Он решил отдаться на волю случая. Зная лишь то, что комната Валентины на втором этаже, он прошел по галерее и остановился, чтобы прислушаться. В дальнем конце галереи он заметил луч света, пробивавшийся из-под полуоткрытых дверей, и ему почудилось даже, будто он слышит приглушенные женские голоса. Это оказалась спальня маркизы, она позвала к себе своего новоявленного внука, чтобы попытаться отговорить его от восторгов первой брачной ночи, и Катрин, которую кликнули к маркизе, чтобы она засвидетельствовала болезненное состояние своей хозяйки, расписывала, как могла, недуги Валентины. Но господина де Лансака не слишком убедили все эти доводы, к тому же он считал смехотворным, что женщины уже суют нос в его семейную жизнь, любопытствуют и стараются на него повлиять; поэтому он оказал им вежливое сопротивление и поклялся честью, что беспрекословно удалится, если это прикажет ему сама Валентина.

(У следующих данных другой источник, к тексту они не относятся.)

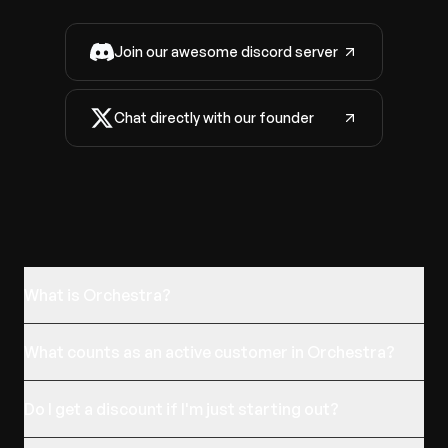
Join our awesome discord server
Chat directly with our founder
What is Orchestra?
What counts as an active customer in Orchestra?
Do I get a discount if I'm just starting out?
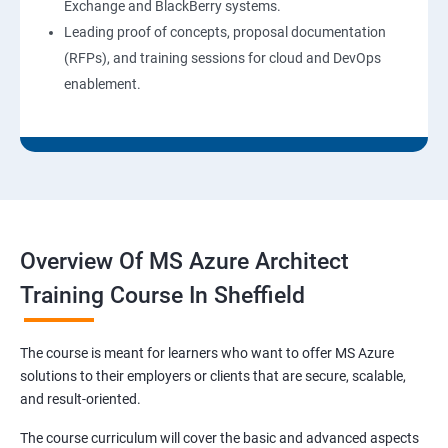
Exchange and BlackBerry systems.
Leading proof of concepts, proposal documentation
(RFPs), and training sessions for cloud and DevOps
enablement.
Overview Of MS Azure Architect
Training Course In Sheffield
The course is meant for learners who want to offer MS Azure
solutions to their employers or clients that are secure, scalable,
and result-oriented.
The course curriculum will cover the basic and advanced aspects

Бесшумно следуя за графом, Бенедикт притаился у дверей и слышал все эти препирательства, хотя они велись вполголоса из боязни привлечь внимание графини, так как она одним-единственным словом свела бы на нет все эти переговоры.

«Хватит ли у Валентины мужества приказать графу удалиться? – думал Бенедикт. – О, с какой охотой я отдал бы ей всю свою силу!»

И он снова стал ощупью пробираться к другому, более слабому лучу света, просачивавшемуся в щель под закрытой дверью, и приник к створке ухом; наконец-то он у цели! В этом убедило его бешеное биение собственного сердца и слабое дыхание Валентины, уловить и узнать которое было дано лишь человеку, обуреваемому страстью.

Задыхаясь, чувствуя стеснение в груди, он оперся о створку двери и вдруг убедился, что она подается; тогда он толкнул дверь, и она бесшумно открылась.

«Великий боже, – подумал Бенедикт, готовый превратить любой пустяк в новую для себя пытку, – значит, она ждала его?»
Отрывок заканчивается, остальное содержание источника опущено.